Neuro-Inspired Information-Theoretic Hierarchical Perception for Multimodal Learning

TL;DR

The paper presents Information-Theoretic Hierarchical Perception (ITHP), a neuro-inspired framework for multimodal learning that designates a prime modality and distills information via a two-level Information Bottleneck (IB) hierarchy. By optimizing $\mathcal{L}_{IB_0} = I(X_0; B_0) - \beta I(B_0; X_1)$ and $\mathcal{L}_{IB_1} = I(B_0; B_1) - \gamma I(B_1; X_2)$ with variational approximations and combining them into a joint objective, ITHP constructs compact, informative latent representations for downstream tasks. Experiments on MUStARD, CMU-MOSI, and CMU-MOSEI show state-of-the-art performance, including surpassing human-level benchmarks on CMU-MOSI in multimodal sentiment classification when using ITHP-DeBERTa.
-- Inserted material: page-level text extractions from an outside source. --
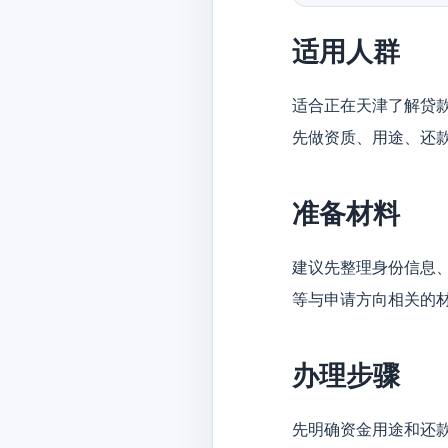
适用人群
适合正在天津了解贷
先做资质、用途、还
准备材料
建议先整理身份信息
等与申请方向相关的
办理步骤
先明确资金用途和还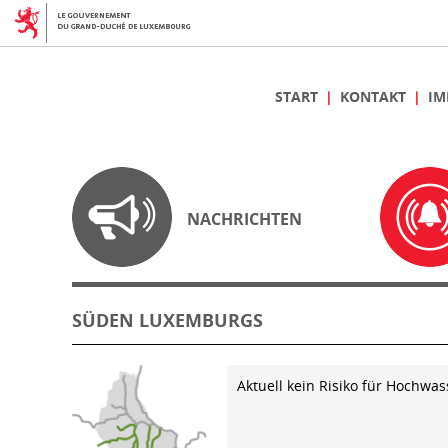
START
KONTAKT
IM
NACHRICHTEN
SÜDEN LUXEMBURGS
Aktuell kein Risiko für Hochwas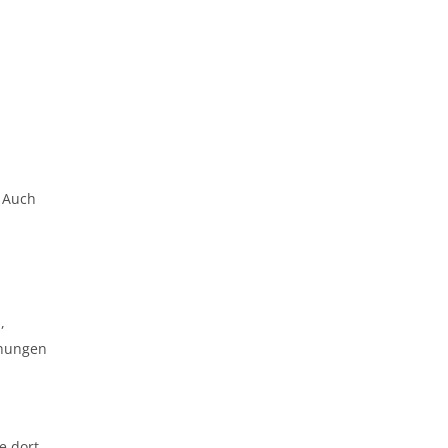
. Auch
,
chungen
n
e dort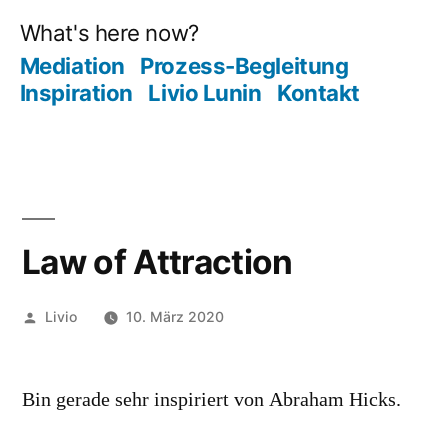
Zum
Inhalt
Mediation
Prozess-Begleitung
springen
Inspiration
Livio Lunin
Kontakt
Law of Attraction
Veröffentlicht
Livio
10. März 2020
von
Bin gerade sehr inspiriert von Abraham Hicks.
The approach demonstrates robust cross-modal information distillation with efficient inference, though it relies on a predefined modality order and may require extensions to handle missing modalities or learn ordering adaptively.

Abstract

Integrating and processing information from various sources or modalities are critical for obtaining a comprehensive and accurate perception of the real world in autonomous systems and cyber-physical systems. Drawing inspiration from neuroscience, we develop the Information-Theoretic Hierarchical Perception (ITHP) model, which utilizes the concept of information bottleneck. Different from most traditional fusion models that incorporate all modalities identically in neural networks, our model designates a prime modality and regards the remaining modalities as detectors in the information pathway, serving to distill the flow of information. Our proposed perception model focuses on constructing an effective and compact information flow by achieving a balance between the minimization of mutual information between the latent state and the input modal state, and the maximization of mutual information between the latent states and the remaining modal states. This approach leads to compact latent state representations that retain relevant information while minimizing redundancy, thereby substantially enhancing the performance of multimodal representation learning. Experimental evaluations on the MUStARD, CMU-MOSI, and CMU-MOSEI datasets demonstrate that our model consistently distills crucial information in multimodal learning scenarios, outperforming state-of-the-art benchmarks. Remarkably, on the CMU-MOSI dataset, ITHP surpasses human-level performance in the multimodal sentiment binary classification task across all evaluation metrics (i.e., Binary Accuracy, F1 Score, Mean Absolute Error, and Pearson Correlation).

Figures (6)

• Figure 1: Constructing two latent states, $B_0$ and $B_1$, facilitates the transfer of pertinent information among three modal states $X_0$, $X_1$, and $X_2$.
• Figure 2: An illustration of the proposed model architecture. In each encoder, we have two MLP layers: the initial layer extracts the feature vectors from input states, while the second layer generates parameters for the latent Gaussian distribution. The Venn diagrams illustrate the information constraint from the optimization problem (\ref{['eqn:optimProb']}).
• Figure 3: A schematic representation of our proposed ITHP and its information flow. The diagram illustrates the process of feature extraction from multimodal embedding data including video frames, text, and audio patterns. These modalities pass through a "Feature Extraction" phase, where they are embedded to get modal states $X_0$, $X_1$, and $X_2$. The derived states are then processed to construct latent states $B_0$ and $B_1$. This processing includes reciprocal information exchange between $X_1$ and $B_0$, as well as between $B_1$ and $X_2$. The resulting information from this process is then used to make a determination about the presence of sarcasm.
• Figure 4: Weighted precision and recall for the binary classification task under varying Lagrange multipliers. The graph shows the impact of varying the Lagrange multipliers ($\beta$ and $\gamma$). For each plot, the Red (Orange) color denotes the highest (lowest) value, respectively.
• Figure 5: $N$ latent states are constructed for extracting and transferring the most relevant information of a set of $N+1$ modal states. The modal states are represented by $X_0$, $X_1$, ..., $X_{N-1}$, and $X_N$. This order is determined by the richness of the amount of information contained in the modalities. The latent states $B_0$, $B_1$, ..., $B_{N-1}$ represent the pathway for transferring the relevant information among $X$. Through the hierarchical structure, the most relevant information from $X_0$ to $X_N$ is gradually retained and distilled.